DIE LINKE. fordert in einem am Montag veröffentlichten bundesweiten Eckpunktepapier ein 100 Mrd. Euro - Sondervermögen für die Bildung, die Aufhebung des Kooperationsverbotes für die Ermöglichung von Investitionen durch den Bund und zusätzliches Personal für Verwaltung, Bürokratie und IT-Infrastruktur an den Schulen.

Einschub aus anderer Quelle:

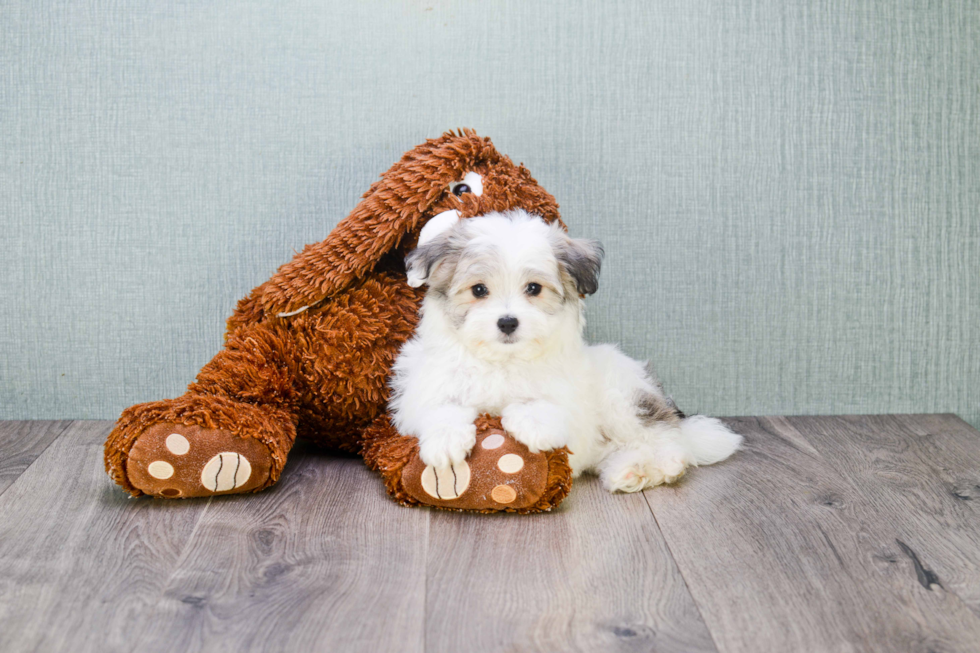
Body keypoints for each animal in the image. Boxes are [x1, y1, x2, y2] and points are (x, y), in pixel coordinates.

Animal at [386, 211, 740, 492]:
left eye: (533, 288)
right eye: (478, 290)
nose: (508, 322)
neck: (504, 361)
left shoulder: (572, 403)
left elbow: (546, 404)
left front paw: (533, 422)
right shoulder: (421, 390)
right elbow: (440, 407)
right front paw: (445, 442)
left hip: (624, 397)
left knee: (663, 439)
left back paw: (655, 467)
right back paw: (627, 471)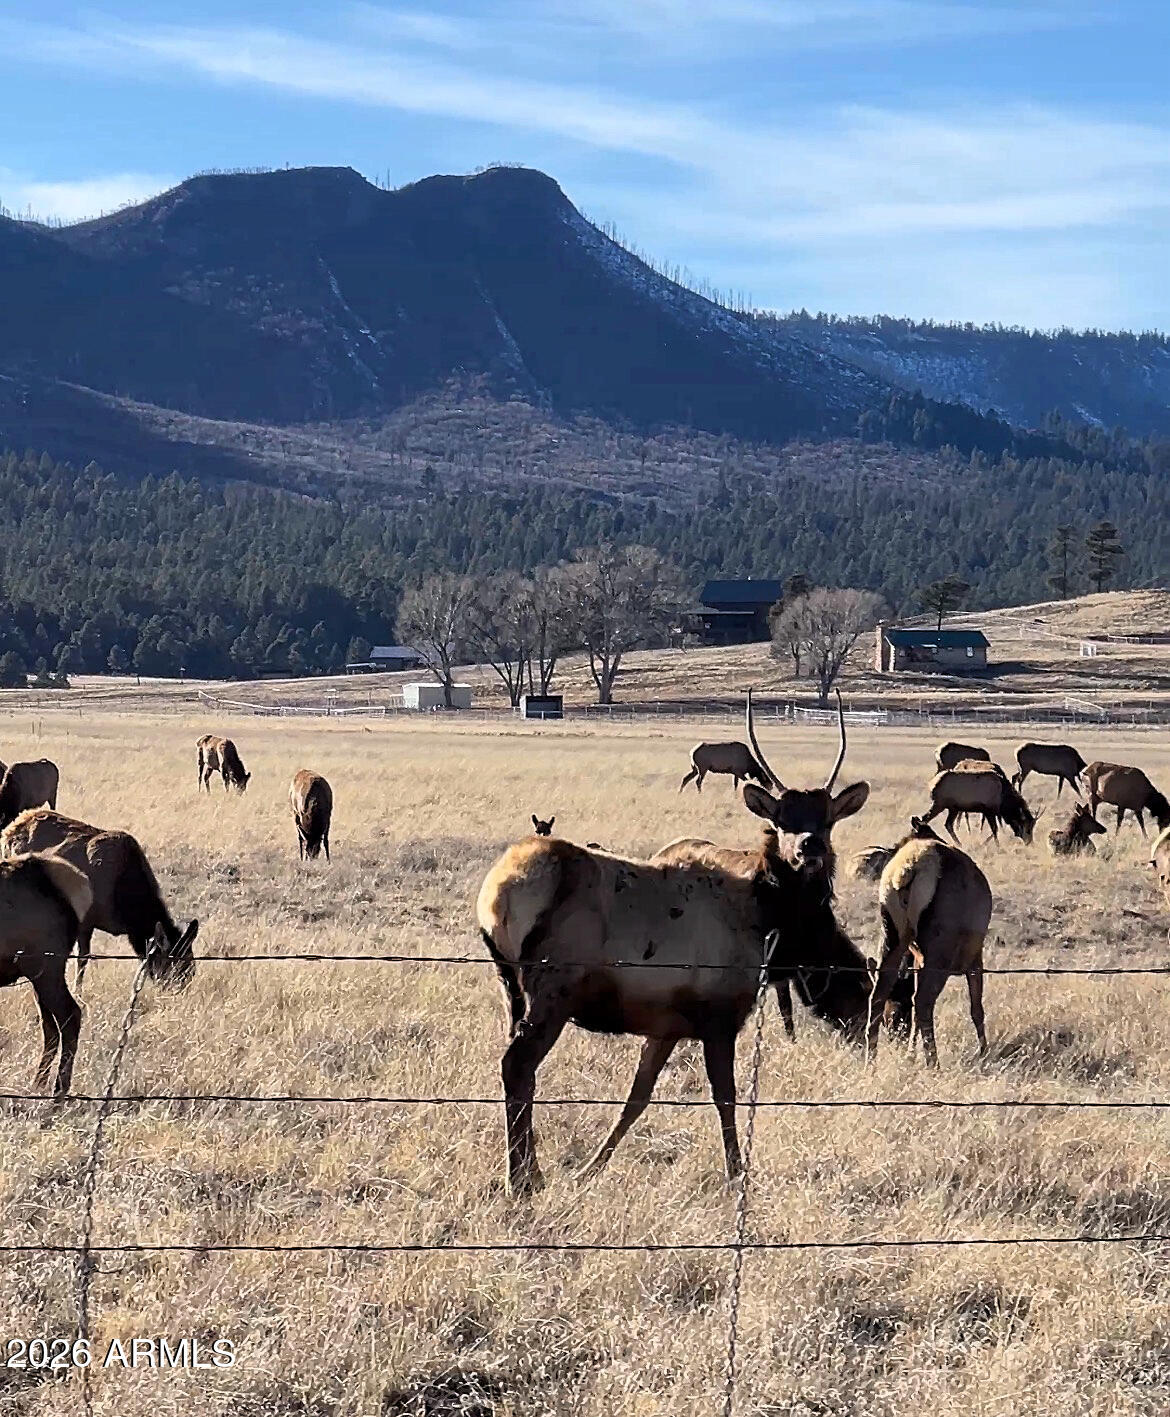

“Es kann nicht sein, dass wir in unserem reichen Land Geld für Waffen haben, aber die Schulen und die Kinder weiter verelenden lassen. Bei der Rüstung sind Scholz, Habeck und Lindner fix, doch für die Bildung tun sie nix. Allem voran brauchen wir jetzt dringend Investitionen in unser Bildungssystem und keine Aufrüstung”, findet Hermens.

Kritik übt die LINKE auch an der Bottroper Schuldezernetin Alexius-Eifert: “Im letzten Jahr hat uns die zuständige Dezernentin noch aktiv Zahlen über die damals 20 fehlenden Grundschullehrer vorgelegt. Bei nunmehr 32 offenen Stellen muss sie wegen fehlender Zahlen erst beim Land fragen. Wir erwarten von einer Schuldezernentin in dieser Lage einen ständigen Austausch mit den Landesbehörden und einen vehementen Einsatz für die Bottroper Schülerinnen und Schüler in Düsseldorf!”, so Hermens.